Extracted data entries
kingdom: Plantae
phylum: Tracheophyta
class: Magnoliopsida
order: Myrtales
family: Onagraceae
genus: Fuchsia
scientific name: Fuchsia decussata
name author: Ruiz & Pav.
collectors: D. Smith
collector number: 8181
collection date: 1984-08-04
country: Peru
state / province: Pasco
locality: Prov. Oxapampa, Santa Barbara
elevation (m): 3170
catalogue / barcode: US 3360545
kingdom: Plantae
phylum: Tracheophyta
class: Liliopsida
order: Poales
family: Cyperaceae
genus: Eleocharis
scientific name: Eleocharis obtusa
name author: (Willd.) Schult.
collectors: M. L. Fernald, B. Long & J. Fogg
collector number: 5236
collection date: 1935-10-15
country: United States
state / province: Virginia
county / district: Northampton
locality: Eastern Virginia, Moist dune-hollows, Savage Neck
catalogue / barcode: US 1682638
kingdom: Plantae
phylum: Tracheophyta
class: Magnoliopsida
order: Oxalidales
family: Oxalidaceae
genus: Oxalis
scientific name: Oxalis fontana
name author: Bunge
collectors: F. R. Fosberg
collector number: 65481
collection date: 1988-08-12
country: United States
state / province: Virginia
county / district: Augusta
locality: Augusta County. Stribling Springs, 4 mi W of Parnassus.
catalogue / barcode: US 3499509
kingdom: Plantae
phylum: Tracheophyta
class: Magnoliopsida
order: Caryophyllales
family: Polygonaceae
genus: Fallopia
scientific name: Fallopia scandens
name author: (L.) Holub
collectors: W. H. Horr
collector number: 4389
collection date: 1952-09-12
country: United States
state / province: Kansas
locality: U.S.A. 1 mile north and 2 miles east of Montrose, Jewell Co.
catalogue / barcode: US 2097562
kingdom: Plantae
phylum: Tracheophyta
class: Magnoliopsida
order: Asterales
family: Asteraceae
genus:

Required task >>
Render every line of the items above as a Markdown table with two columns, Row and Line, numbering the rows in order and omitting any blank lines.

Solved problem >>
| Row | Line |
|---|---|
| 1 | kingdom: Plantae |
| 2 | phylum: Tracheophyta |
| 3 | class: Magnoliopsida |
| 4 | order: Myrtales |
| 5 | family: Onagraceae |
| 6 | genus: Fuchsia |
| 7 | scientific name: Fuchsia decussata |
| 8 | name author: Ruiz & Pav. |
| 9 | collectors: D. Smith |
| 10 | collector number: 8181 |
| 11 | collection date: 1984-08-04 |
| 12 | country: Peru |
| 13 | state / province: Pasco |
| 14 | locality: Prov. Oxapampa, Santa Barbara |
| 15 | elevation (m): 3170 |
| 16 | catalogue / barcode: US 3360545 |
| 17 | kingdom: Plantae |
| 18 | phylum: Tracheophyta |
| 19 | class: Liliopsida |
| 20 | order: Poales |
| 21 | family: Cyperaceae |
| 22 | genus: Eleocharis |
| 23 | scientific name: Eleocharis obtusa |
| 24 | name author: (Willd.) Schult. |
| 25 | collectors: M. L. Fernald, B. Long & J. Fogg |
| 26 | collector number: 5236 |
| 27 | collection date: 1935-10-15 |
| 28 | country: United States |
| 29 | state / province: Virginia |
| 30 | county / district: Northampton |
| 31 | locality: Eastern Virginia, Moist dune-hollows, Savage Neck |
| 32 | catalogue / barcode: US 1682638 |
| 33 | kingdom: Plantae |
| 34 | phylum: Tracheophyta |
| 35 | class: Magnoliopsida |
| 36 | order: Oxalidales |
| 37 | family: Oxalidaceae |
| 38 | genus: Oxalis |
| 39 | scientific name: Oxalis fontana |
| 40 | name author: Bunge |
| 41 | collectors: F. R. Fosberg |
| 42 | collector number: 65481 |
| 43 | collection date: 1988-08-12 |
| 44 | country: United States |
| 45 | state / province: Virginia |
| 46 | county / district: Augusta |
| 47 | locality: Augusta County. Stribling Springs, 4 mi W of Parnassus. |
| 48 | catalogue / barcode: US 3499509 |
| 49 | kingdom: Plantae |
| 50 | phylum: Tracheophyta |
| 51 | class: Magnoliopsida |
| 52 | order: Caryophyllales |
| 53 | family: Polygonaceae |
| 54 | genus: Fallopia |
| 55 | scientific name: Fallopia scandens |
| 56 | name author: (L.) Holub |
| 57 | collectors: W. H. Horr |
| 58 | collector number: 4389 |
| 59 | collection date: 1952-09-12 |
| 60 | country: United States |
| 61 | state / province: Kansas |
| 62 | locality: U.S.A. 1 mile north and 2 miles east of Montrose, Jewell Co. |
| 63 | catalogue / barcode: US 2097562 |
| 64 | kingdom: Plantae |
| 65 | phylum: Tracheophyta |
| 66 | class: Magnoliopsida |
| 67 | order: Asterales |
| 68 | family: Asteraceae |
| 69 | genus: |